Com trajetória consolidada no serviço público e na segurança institucional, Reátegui demonstrou preocupação com os rumos da política local, especialmente diante do cenário de polarização e da persistente estagnação socioeconômica do estado.
Segundo ele, o Amapá ainda sofre com gestões que produziram pouco resultado estrutural, mantendo a população entre os piores indicadores de desenvolvimento do país.
Diante desse cenário, seu nome começa a ser ventilado como possível pré-candidato ao Governo do Estado, após incentivo de lideranças, incluindo representantes da bancada evangélica em Brasília. A avaliação é de que há espaço para uma candidatura com perfil técnico, experiência administrativa e discurso de renovação responsável.
Analistas políticos apontam que o cenário eleitoral segue aberto. Com elevado índice de indecisão — estimado em cerca de 50% do eleitorado — e desgaste precoce de candidaturas já colocadas, cresce a percepção de que a disputa pode ganhar novos contornos nos próximos meses.

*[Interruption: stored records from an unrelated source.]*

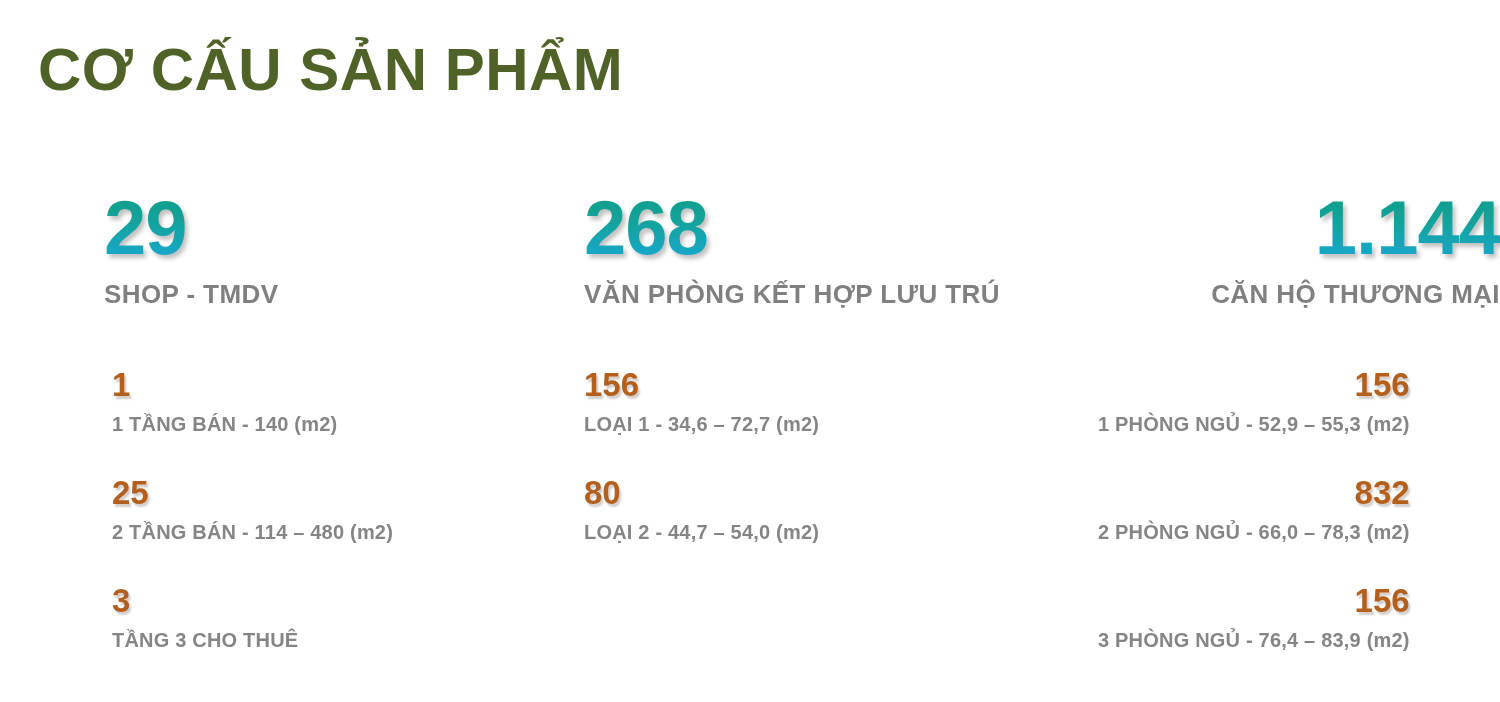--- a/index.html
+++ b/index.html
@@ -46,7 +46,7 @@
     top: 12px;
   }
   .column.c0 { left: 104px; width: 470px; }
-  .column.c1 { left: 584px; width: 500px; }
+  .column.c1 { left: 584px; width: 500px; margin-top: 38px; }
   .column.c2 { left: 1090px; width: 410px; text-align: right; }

Denúncias, investigações e fragilidades políticas envolvendo nomes já postos tendem a ampliar esse desgaste, podendo comprometer projetos considerados, até então, competitivos.
Nesse contexto, ganha força a chamada “terceira via”, que pode emergir como alternativa viável em um cenário de dois turnos, especialmente se conseguir dialogar com o eleitorado que hoje se mostra descrente ou indeciso.

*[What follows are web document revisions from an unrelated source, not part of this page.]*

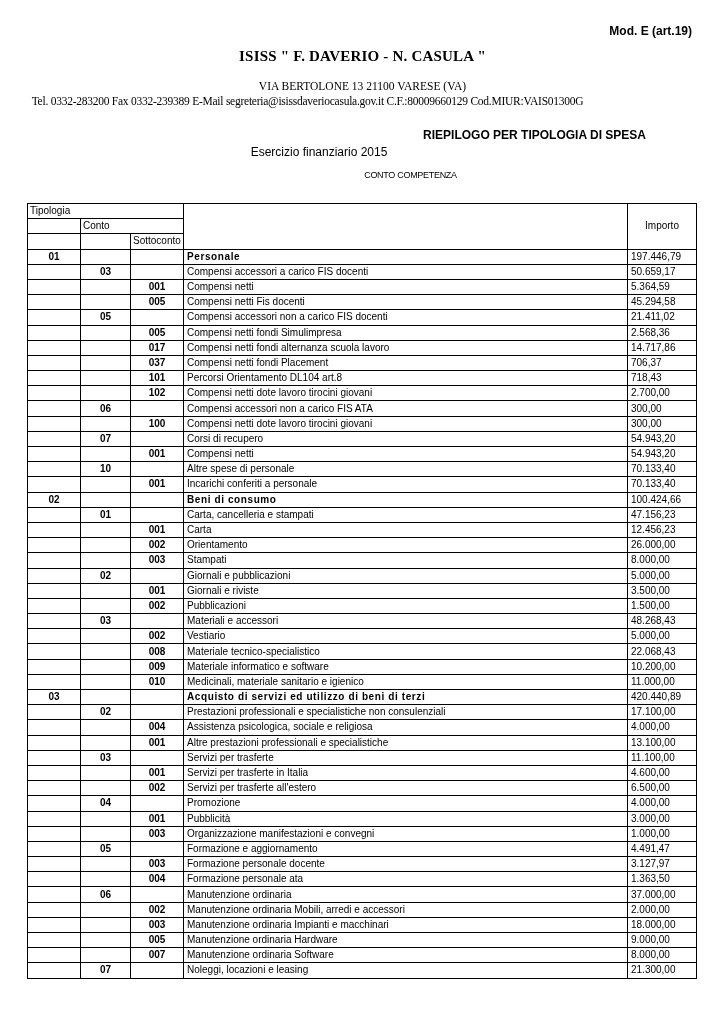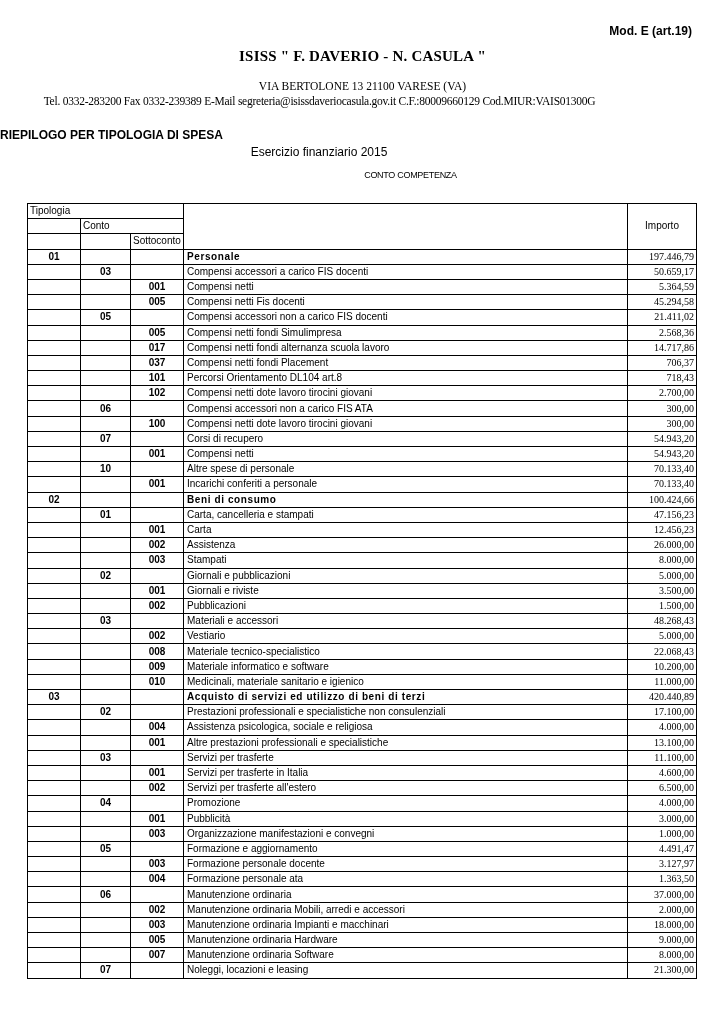--- a/index.html
+++ b/index.html
@@ -7,7 +7,7 @@
     .mod { position: absolute; top: 24px; right: 33px; font-family: "Liberation Sans", sans-serif; font-weight: bold; font-size: 12px; }
     .school { position: absolute; top: 48px; left: 0; width: 725px; text-align: center; font-family: "Liberation Serif", serif; font-weight: bold; font-size: 15px; letter-spacing: 0.2px; }
     .addr { position: absolute; top: 80px; left: 0; width: 725px; text-align: center; font-family: "Liberation Serif", serif; font-size: 11.5px; }
-    .contacts { position: absolute; top: 95px; left: 0; width: 615px; text-align: center; font-family: "Liberation Serif", serif; font-size: 11.5px; letter-spacing: -0.25px; padding-left: 12px; }
+    .contacts { position: absolute; top: 95px; left: 0; width: 615px; text-align: center; font-family: "Liberation Serif", serif; font-size: 11.5px; letter-spacing: -0.25px; }
     .title { position: absolute; top: 128px; left: 0; width: 606px; text-align: left; font-family: "Liberation Sans", sans-serif; font-weight: bold; font-size: 12px; }
     .subtitle { position: absolute; top: 145px; left: 0; width: 638px; text-align: center; font-family: "Liberation Sans", sans-serif; font-size: 12px; }
     .subsub { position: absolute; top: 170px; left: 0; width: 725px; text-align: center; font-family: "Liberation Sans", sans-serif; font-size: 9px; letter-spacing: -0.3px; padding-left: 48px; }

Segundo lideranças e especialistas ouvidos, a depender da concretude do discurso de renovação no estado, a frente poderá colocar Marcos Reátegui em uma disputa de segundo turno com um dos dois pré-candidatos já consolidados. Como afirmam: “isso não é achismo, mas sim probabilidade estatística, com base na leitura do cenário atual”.
A Frente Democrática de Direita nasce, portanto, como tentativa de organizar esse espaço político, oferecer opções mais estruturadas ao eleitor e influenciar diretamente o rumo das eleições no Amapá.
Mais do que um movimento eleitoral, seus articuladores defendem que se trata de um projeto de reconstrução política, baseado em princípios de governança, responsabilidade fiscal e compromisso com o desenvolvimento regional.